**Questões do material**
[A] Devolva o trecho da notícia sobre a ação do PL que começa nas palavras "PL tenta derrubar" e termina depois de "interrupção da cobrança.", sem nenhuma alteração.
[B] De acordo com a notícia sobre a ação do PL, qual é o número da ação que o partido apresentou no STF?
[C] Por favor, escreva a continuação da notícia sobre a ação do PL no STF a partir da última frase mostrada.

**Trecho do documento**
--------------------------------
PL tenta derrubar no STF imposto sobre ricaços, criado pelo governo para compensar isenção do IR
Legenda solicita derrubada de trechos da lei que isentou do Imposto de Renda quem recebe até R$ 5 mil; projeto aprovado no ano passado visa justiça tributária no país
Fonte: Revista Fórum
Foto: Waldemir Barreto/Agência Senado
Contra a política de justiça tributária prmovida pelo governo Lula, o Partido Liberal (PL) ingressou com uma ação no STF para tentar derrubar os dispositivos da Lei 15.270/2025, responsável por elevar impostos sobre contribuintes de maior renda para viabilizar a ampliação da faixa de isenção do Imposto de Renda até R$ 5 mil mensais. Como esperado, na ADI 7933, a legenda pede a interrupção da cobrança.
--------------------------------
**Listagem de dados**
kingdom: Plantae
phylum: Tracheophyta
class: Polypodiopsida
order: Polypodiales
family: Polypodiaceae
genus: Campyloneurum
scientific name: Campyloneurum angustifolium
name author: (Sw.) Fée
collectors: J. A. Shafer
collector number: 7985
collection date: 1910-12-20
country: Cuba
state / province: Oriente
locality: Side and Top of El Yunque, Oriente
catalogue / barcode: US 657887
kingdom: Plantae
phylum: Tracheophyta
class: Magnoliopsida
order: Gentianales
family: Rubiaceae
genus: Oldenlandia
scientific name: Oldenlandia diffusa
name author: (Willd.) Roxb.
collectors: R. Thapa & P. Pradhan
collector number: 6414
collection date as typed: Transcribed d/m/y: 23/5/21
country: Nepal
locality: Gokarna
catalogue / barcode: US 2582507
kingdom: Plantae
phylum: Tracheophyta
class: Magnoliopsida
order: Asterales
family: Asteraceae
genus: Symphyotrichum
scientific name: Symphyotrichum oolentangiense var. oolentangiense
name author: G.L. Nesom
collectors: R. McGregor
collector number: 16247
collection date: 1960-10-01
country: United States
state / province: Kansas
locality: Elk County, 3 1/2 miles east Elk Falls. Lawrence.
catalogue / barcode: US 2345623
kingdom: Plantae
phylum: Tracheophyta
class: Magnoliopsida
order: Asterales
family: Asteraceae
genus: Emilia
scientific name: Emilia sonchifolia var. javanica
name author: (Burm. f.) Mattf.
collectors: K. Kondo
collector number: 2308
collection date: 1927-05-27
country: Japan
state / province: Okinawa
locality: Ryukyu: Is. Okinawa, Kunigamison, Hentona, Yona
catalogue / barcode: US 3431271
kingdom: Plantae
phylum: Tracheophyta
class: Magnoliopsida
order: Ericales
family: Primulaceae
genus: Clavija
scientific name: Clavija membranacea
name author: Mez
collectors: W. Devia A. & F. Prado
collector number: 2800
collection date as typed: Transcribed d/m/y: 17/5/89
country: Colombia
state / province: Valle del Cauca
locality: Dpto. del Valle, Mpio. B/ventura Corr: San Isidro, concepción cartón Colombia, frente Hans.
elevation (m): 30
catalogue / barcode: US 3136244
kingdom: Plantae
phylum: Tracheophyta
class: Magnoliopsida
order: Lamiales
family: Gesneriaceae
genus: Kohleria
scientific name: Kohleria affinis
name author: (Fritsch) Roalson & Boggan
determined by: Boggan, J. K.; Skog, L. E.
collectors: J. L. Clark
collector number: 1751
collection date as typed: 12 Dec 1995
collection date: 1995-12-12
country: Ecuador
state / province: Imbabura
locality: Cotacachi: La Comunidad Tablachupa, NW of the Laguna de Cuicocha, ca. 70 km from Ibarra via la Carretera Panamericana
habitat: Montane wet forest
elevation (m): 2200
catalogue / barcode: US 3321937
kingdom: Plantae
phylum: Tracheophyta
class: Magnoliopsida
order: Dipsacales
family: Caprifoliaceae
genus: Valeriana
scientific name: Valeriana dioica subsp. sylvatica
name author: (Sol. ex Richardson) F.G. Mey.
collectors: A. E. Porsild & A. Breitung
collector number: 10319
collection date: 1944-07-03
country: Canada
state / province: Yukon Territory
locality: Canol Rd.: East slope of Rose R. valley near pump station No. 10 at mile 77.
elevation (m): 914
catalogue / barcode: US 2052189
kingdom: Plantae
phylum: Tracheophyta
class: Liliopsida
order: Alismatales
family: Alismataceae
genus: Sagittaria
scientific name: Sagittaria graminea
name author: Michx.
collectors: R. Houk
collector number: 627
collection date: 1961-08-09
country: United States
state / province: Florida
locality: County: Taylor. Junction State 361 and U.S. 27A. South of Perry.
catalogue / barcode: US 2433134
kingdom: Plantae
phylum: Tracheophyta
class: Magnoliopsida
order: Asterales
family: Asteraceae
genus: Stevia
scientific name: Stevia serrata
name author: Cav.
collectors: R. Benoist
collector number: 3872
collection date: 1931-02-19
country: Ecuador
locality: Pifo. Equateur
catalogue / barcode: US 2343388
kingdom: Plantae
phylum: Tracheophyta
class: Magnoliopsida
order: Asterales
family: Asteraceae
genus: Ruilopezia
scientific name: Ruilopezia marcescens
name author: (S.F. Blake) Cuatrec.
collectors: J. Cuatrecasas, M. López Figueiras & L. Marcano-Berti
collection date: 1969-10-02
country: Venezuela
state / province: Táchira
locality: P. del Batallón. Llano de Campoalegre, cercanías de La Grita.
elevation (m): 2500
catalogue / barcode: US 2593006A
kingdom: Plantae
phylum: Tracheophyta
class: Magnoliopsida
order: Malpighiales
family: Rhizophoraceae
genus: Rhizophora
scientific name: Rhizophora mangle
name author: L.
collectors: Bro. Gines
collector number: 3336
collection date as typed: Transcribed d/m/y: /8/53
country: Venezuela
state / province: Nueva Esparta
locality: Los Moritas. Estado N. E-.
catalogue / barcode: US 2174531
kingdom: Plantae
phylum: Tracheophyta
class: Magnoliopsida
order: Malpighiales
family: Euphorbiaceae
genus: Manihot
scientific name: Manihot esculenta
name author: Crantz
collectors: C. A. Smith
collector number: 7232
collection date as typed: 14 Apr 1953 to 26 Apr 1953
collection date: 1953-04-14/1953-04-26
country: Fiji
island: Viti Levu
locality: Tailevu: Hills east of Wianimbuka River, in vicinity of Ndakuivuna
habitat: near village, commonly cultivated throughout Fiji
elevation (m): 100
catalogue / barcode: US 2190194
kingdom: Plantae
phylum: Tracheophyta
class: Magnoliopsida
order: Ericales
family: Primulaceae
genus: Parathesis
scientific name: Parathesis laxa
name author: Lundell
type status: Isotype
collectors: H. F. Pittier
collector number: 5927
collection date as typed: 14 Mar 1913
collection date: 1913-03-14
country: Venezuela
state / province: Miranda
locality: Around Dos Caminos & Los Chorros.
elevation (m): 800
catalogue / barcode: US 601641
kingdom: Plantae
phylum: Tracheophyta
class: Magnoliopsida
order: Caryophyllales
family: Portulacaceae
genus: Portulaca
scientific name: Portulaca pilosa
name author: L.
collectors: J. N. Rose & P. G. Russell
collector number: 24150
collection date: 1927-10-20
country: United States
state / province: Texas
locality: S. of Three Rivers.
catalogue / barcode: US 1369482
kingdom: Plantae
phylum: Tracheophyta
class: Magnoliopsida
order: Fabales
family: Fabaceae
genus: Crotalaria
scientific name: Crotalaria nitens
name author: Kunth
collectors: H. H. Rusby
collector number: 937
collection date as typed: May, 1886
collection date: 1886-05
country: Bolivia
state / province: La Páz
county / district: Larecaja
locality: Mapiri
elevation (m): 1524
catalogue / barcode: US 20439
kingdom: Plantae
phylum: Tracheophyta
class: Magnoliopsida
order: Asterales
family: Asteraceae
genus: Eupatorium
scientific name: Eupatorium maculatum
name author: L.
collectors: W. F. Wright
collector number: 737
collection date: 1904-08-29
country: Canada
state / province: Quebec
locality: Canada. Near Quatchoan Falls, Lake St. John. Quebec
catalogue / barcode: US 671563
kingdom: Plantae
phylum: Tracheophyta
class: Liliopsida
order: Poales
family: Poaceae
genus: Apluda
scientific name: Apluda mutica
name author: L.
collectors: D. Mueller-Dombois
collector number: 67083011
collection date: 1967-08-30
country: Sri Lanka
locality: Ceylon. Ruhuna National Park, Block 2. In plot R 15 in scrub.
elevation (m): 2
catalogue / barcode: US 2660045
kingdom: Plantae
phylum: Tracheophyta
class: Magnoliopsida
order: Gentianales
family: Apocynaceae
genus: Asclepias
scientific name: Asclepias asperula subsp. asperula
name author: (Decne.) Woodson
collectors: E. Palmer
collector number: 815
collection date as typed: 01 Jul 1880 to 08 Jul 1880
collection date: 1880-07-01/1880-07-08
--------------------------------
**Respostas das atividades**
[A]
PL tenta derrubar no STF imposto sobre ricaços, criado pelo governo para compensar isenção do IR
Legenda solicita derrubada de trechos da lei que isentou do Imposto de Renda quem recebe até R$ 5 mil; projeto aprovado no ano passado visa justiça tributária no país
Fonte: Revista Fórum
Foto: Waldemir Barreto/Agência Senado
Contra a política de justiça tributária prmovida pelo governo Lula, o Partido Liberal (PL) ingressou com uma ação no STF para tentar derrubar os dispositivos da Lei 15.270/2025, responsável por elevar impostos sobre contribuintes de maior renda para viabilizar a ampliação da faixa de isenção do Imposto de Renda até R$ 5 mil mensais. Como esperado, na ADI 7933, a legenda pede a interrupção da cobrança.

[B] ADI 7933.

[C]
A sigla sustenta que houve afronta aos princípios da segurança jurídica e da anterioridade nonagesimal, já que não teria sido respeitado o prazo mínimo de 90 dias entre a publicação da lei e o início de sua vigência. A legislação foi sancionada pelo presidente Luiz Inácio Lula da Silva em novembro de 2025 e entrou em vigor em janeiro.
A legenda também questiona a chamada “tributação mínima”, que, segundo o PL, teria natureza semelhante à de um Imposto sobre Grandes Fortunas, o que exigiria lei complementar para sua criação. O partido afirma ainda que o debate no Congresso deixou claro o objetivo de atingir contribuintes “super-ricos”.
O PL sustenta que a soma do novo IR mínimo com tributos como IRPJ e CSLL. A ação foi distribuída ao ministro Nunes Marques, que já analisa processos semelhantes.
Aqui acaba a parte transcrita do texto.